I was able to update Java, yes. 

 

Here's the log from ESET:

 

ESETSmartInstaller@High as CAB hook log:

OnlineScanner64.ocx - registred OK

OnlineScanner.ocx - registred OK

 

 

Atleast I hope this is the log file? 

[Biscuithd]

That looks a little thin for an ESET log, but, we'll see.

 

In spite of the the hickup of the other day, how is the machine working?

[Shruikan66]

It's gone back to normal. Totally fine now.

[Biscuithd]

Hopefully, things stay working well. If not, you know where we are

 

Good news ----- Your log appears clean And, I'm not going to hold you up over the Security Check not running. My main concern that Security Check addresses is whether Adobe, Flash, Java, OS and Security Patch's are up to date. I will leave that to you to handle manually. But, be sure the to do it as these are the most vulnerable points on your computer.

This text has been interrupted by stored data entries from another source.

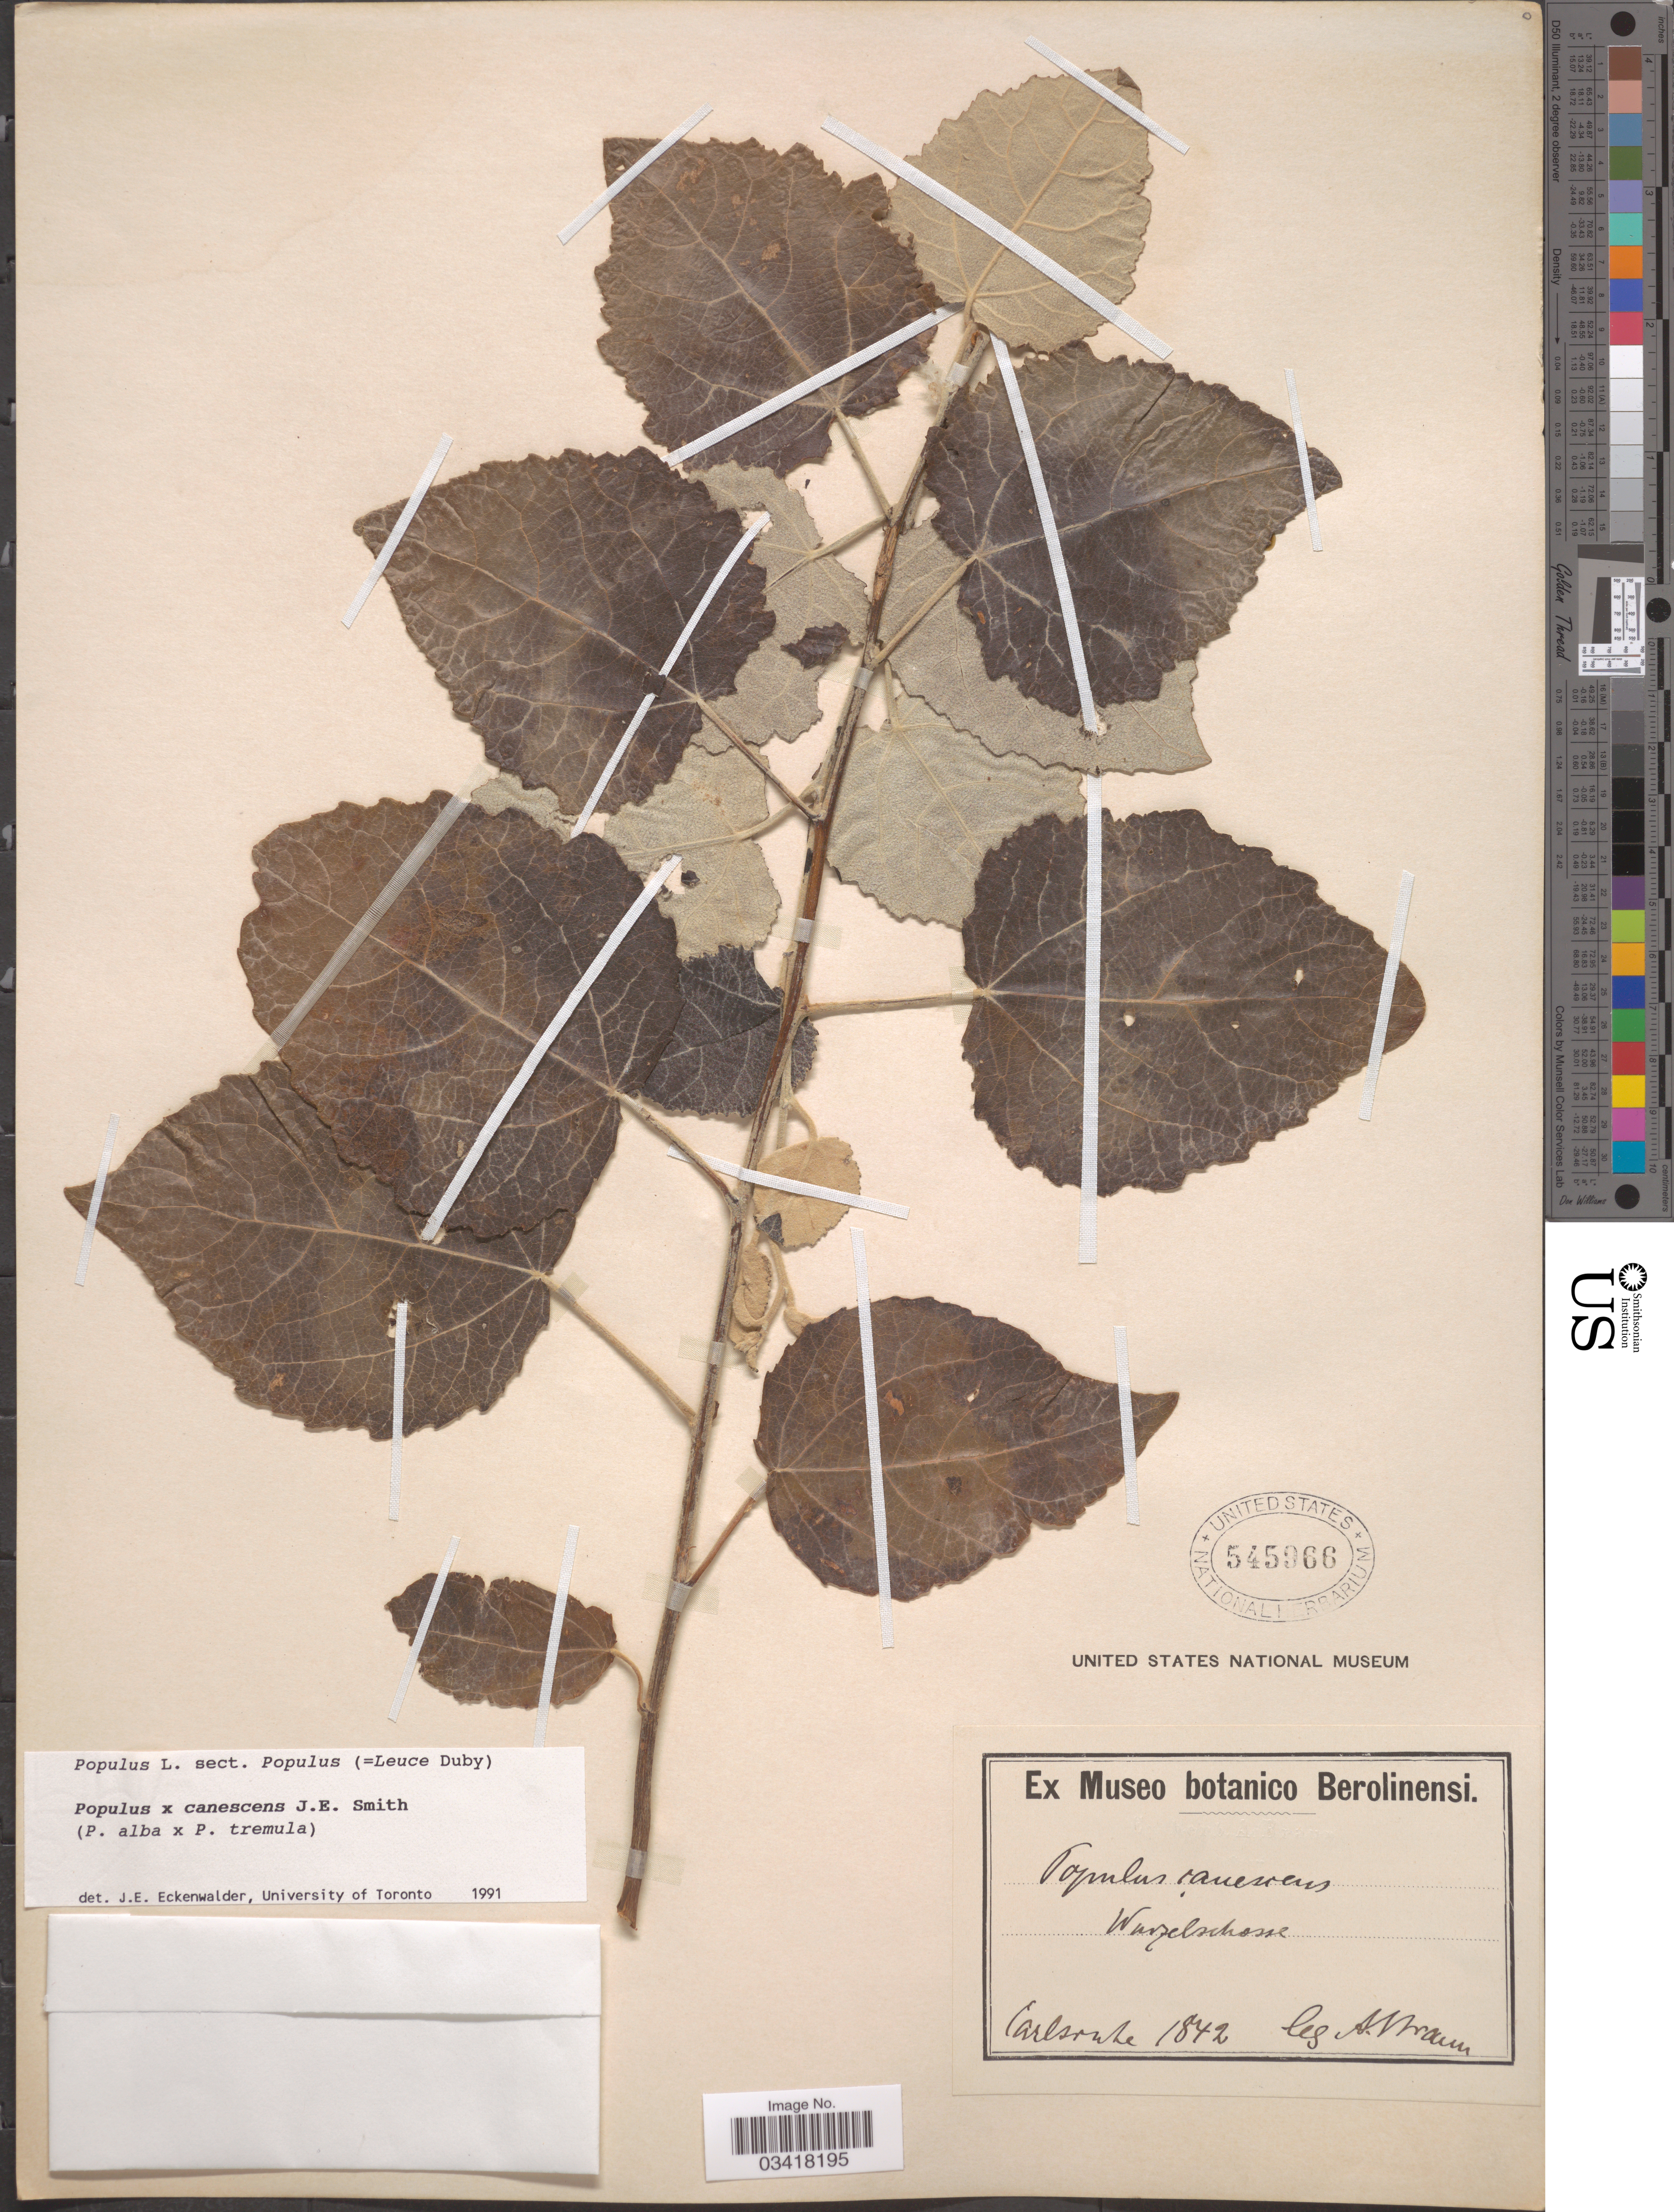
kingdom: Plantae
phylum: Tracheophyta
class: Magnoliopsida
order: Malpighiales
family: Salicaceae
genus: Populus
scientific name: Populus x canescens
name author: (Aiton) Sm.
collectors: A. Braun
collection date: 1842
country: Germany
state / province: Baden-Württemberg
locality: Carlsruhe.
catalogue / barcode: US 545966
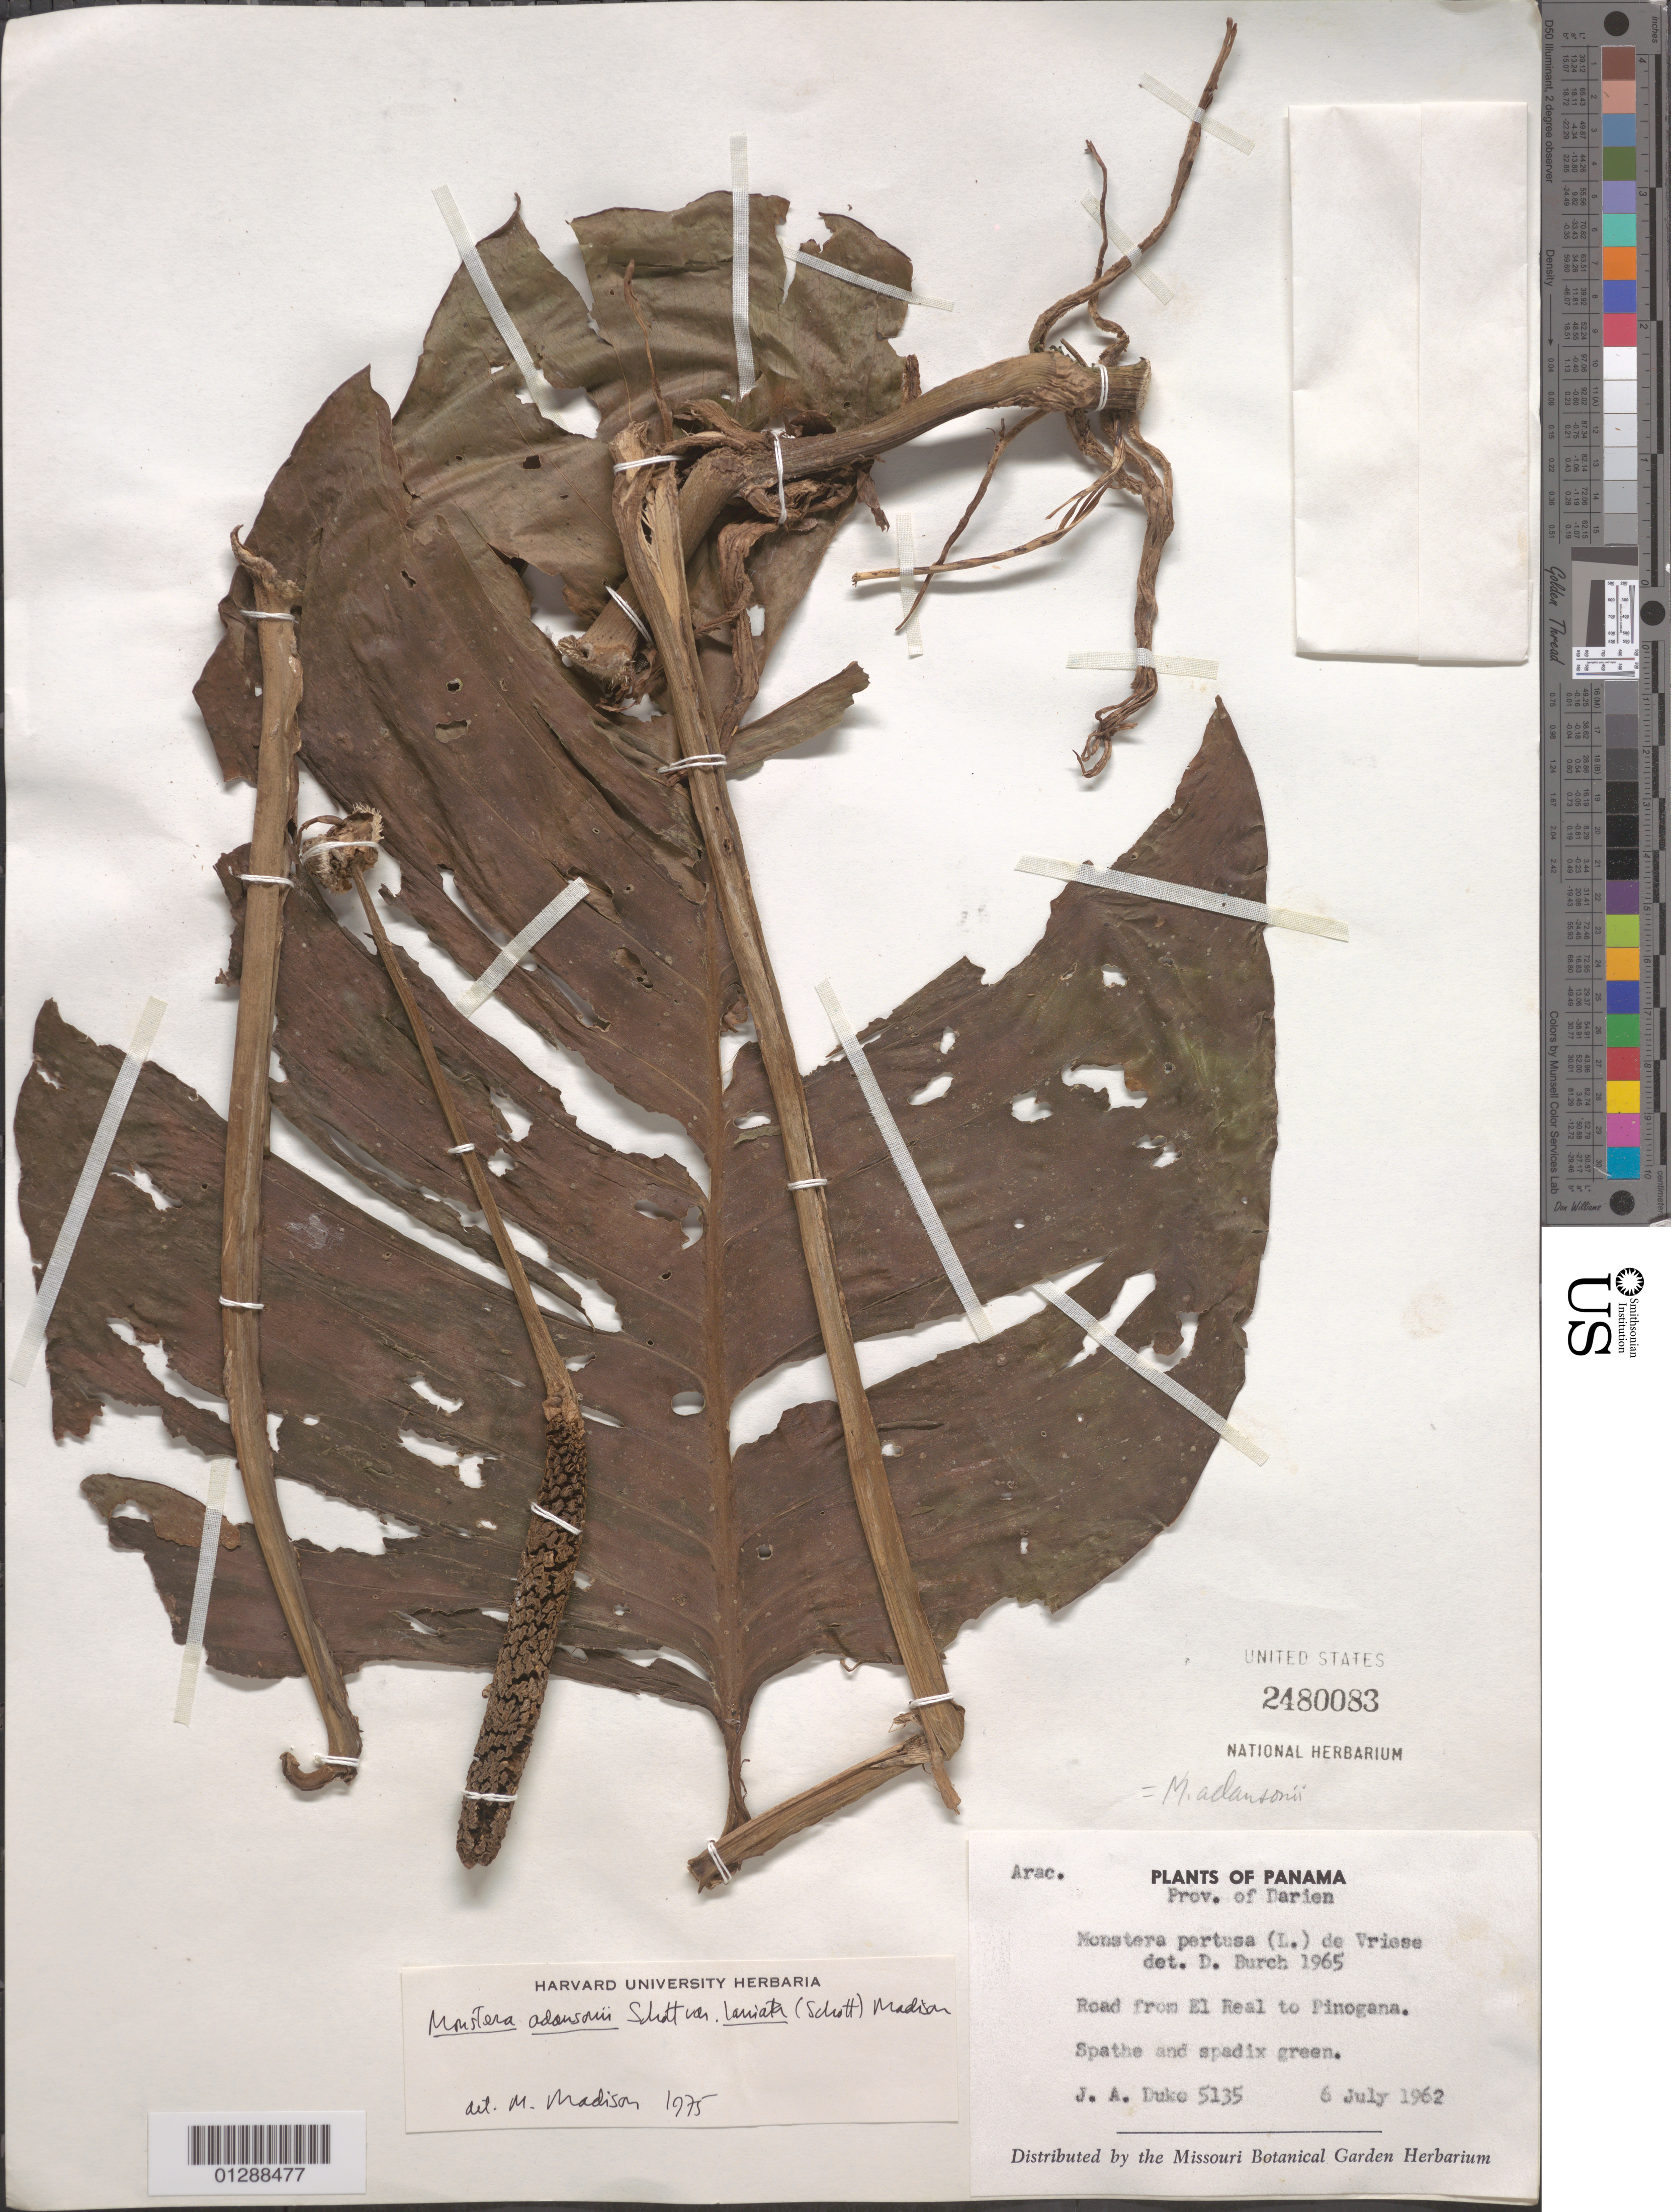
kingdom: Plantae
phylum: Tracheophyta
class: Liliopsida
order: Alismatales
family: Araceae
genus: Monstera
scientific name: Monstera adansonii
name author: Schott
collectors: J. A. Duke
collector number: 5135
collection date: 1962-07-06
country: Panama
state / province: Darien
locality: Road from El Real to Pinogana.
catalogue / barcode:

That said, I'm going to send you on your way! If you have questions, issues, etc. Don't hesitate to stop back.

 

A good workman always cleans up after himself so..The following piece of code will implement some cleanup procedures as well as reset System Restore points:

Download and run Delfix



Now that you are clean, to help protect your computer in the future I recommend that you get the following free programmes:

CryptoPrevent install this programme to lock down and prevent crypto ransom-ware. (This is really important!)



Malwarebytes.

Update and run weekly to keep your system clean

To learn more about how to protect yourself while on the internet read our little guide How did I get infected in the first place ?Keep safe

 

If you have any questions or further problems, feel free to stop back It's been a pleasure!!

[Essexboy]

Since this issue appears to be resolved ... this Topic has been closed. Glad we could help.

If you're the topic starter, and need this topic reopened, please contact a staff member with the address of the thread.

Everyone else please begin a New Topic.